Un verdict historique a été rendu mardi soir par la cour d’assises de Paris dans le procès en appel de Philippe Manier, ex-gendarme rwandais naturalisé français, pour son implication dans le génocide des Tutsi au Rwanda en 1994. Après six semaines et demie d’un procès éprouvant, la perpétuité prononcée en première instance a été confirmée.
Philippe Manier, le « bras zélé » du génocide
Âgé de 67 ans aujourd’hui, Philippe Hategekimana, devenu Philippe Manier après sa naturalisation française en 2005, a été reconnu coupable de génocide et crimes contre l’humanité pour la quasi-totalité des faits qui lui étaient reprochés. Lors de l’énoncé du verdict, le président de la cour a souligné son rôle déterminant :
Vous avez été le bras zélé du génocide par votre action déterminée mais aussi déterminante. Sans vous, les faits n’auraient pas atteint une telle ampleur.
Pour les parties civiles, représentées notamment par le Collectif des parties civiles pour le Rwanda (CPCR) et l’association Ibuka, ce verdict est source de satisfaction. La vérité judiciaire a été rendue et le caractère vertigineux des crimes commis a été reconnu.
Un procès marqué par le déni de l’accusé
Tout au long du procès, Philippe Manier, qui était adjudant-chef de gendarmerie au moment des faits, a nié toute implication, se présentant comme la cible d’un complot politique. Une position intenable pour l’accusation qui a souligné le caractère accablant des témoignages et preuves à son encontre.
Celui qui était surnommé « Biguma » à l’époque était accusé d’avoir participé ou encouragé le meurtre de dizaines de Tutsi en avril 1994 dans la préfecture de Butare, au sud du Rwanda. Des actes d’une cruauté indicible, comme l’assassinat du bourgmestre de Ntyazo qui s’opposait au génocide, ou l’érection de « barrières » destinées à piéger et tuer les civils tutsi.
Nyabubare, Nyamure, ISAR : une litanie de massacres
Parmi les faits les plus terribles imputés à Philippe Manier, trois massacres de grande ampleur pour lesquels il aurait joué un rôle de premier plan. Le 23 avril 1994, ce sont 300 personnes qui ont été exterminées sur la colline de Nyabubare. Quatre jours plus tard, c’est sur la colline de Nyamure, où s’étaient réfugiés des milliers de Tutsi, qu’un nouveau carnage a eu lieu.
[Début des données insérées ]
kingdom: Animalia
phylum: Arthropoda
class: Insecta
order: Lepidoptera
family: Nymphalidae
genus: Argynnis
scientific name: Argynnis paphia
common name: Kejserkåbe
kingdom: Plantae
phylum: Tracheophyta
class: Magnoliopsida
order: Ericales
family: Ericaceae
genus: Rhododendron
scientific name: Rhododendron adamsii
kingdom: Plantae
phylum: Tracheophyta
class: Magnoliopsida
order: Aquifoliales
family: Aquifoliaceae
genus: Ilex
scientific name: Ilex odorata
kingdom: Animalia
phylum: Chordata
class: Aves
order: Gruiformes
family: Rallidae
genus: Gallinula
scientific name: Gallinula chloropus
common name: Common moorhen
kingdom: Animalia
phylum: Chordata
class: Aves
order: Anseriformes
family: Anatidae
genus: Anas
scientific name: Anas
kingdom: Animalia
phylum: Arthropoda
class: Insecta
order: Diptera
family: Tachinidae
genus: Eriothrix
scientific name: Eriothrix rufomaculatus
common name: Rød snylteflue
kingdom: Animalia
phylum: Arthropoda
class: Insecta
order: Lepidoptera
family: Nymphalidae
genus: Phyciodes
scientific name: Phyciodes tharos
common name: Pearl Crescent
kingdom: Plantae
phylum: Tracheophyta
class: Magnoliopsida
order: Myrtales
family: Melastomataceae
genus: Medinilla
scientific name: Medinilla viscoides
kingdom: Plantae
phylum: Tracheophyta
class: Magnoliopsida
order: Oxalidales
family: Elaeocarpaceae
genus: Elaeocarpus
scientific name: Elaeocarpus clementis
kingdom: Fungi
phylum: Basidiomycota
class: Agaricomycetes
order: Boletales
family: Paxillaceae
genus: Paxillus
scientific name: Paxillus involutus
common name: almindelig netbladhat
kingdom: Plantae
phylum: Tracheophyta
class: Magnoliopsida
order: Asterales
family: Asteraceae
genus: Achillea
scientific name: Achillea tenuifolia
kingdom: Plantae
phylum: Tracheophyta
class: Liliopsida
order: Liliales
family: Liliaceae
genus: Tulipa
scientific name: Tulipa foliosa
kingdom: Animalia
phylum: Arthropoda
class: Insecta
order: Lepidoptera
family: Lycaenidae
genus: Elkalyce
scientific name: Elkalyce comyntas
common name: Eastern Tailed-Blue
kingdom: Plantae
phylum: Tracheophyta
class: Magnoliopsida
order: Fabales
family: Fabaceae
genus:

Mais le paroxysme de l’horreur a sans doute été atteint à l’Institut des sciences agronomiques du Rwanda (ISAR), où des dizaines de milliers de victimes ont été dénombrées. Un bilan terrifiant, témoin de la folie génocidaire qui s’est emparée du Rwanda au printemps 1994, faisant plus de 800 000 morts selon l’ONU, principalement des Tutsi.
Une étape cruciale vers la vérité et la mémoire
Si les avocats de la défense ont annoncé leur intention de se pourvoir en cassation, contestant le jugement rendu sur la base de ce qu’ils estiment être des preuves « incomplètes et insuffisantes », ce procès historique marque une nouvelle étape cruciale dans le long chemin de la justice, de la vérité et du devoir de mémoire.
Un autre procès emblématique s’est conclu il y a quelques mois à peine : celui d’Eugène Rwamucyo, ex-médecin rwandais lui aussi naturalisé français, condamné à 27 ans de prison pour complicité de génocide. Des jugements qui témoignent de l’engagement de la justice française à poursuivre les responsables du dernier génocide du XXe siècle, où qu’ils se trouvent.
Mais au-delà de la dimension judiciaire, c’est aussi pour les rescapés et les familles de victimes une reconnaissance de leur souffrance indicible et un pas de plus vers une impossible reconstruction. Comme l’a souligné Philippe Manier lui-même juste avant le délibéré, « le génocide à l’encontre des Tutsi a été une réalité atroce » et « le cauchemar continue ».
Un cauchemar qui hante le Rwanda depuis maintenant près de 30 ans et dont les cicatrices ne se refermeront sans doute jamais totalement. Mais chaque procès, chaque condamnation, aussi douloureux soient-ils, sont autant de victoires pour la mémoire, la dignité et l’espoir d’un avenir enfin apaisé pour le « pays des mille collines ».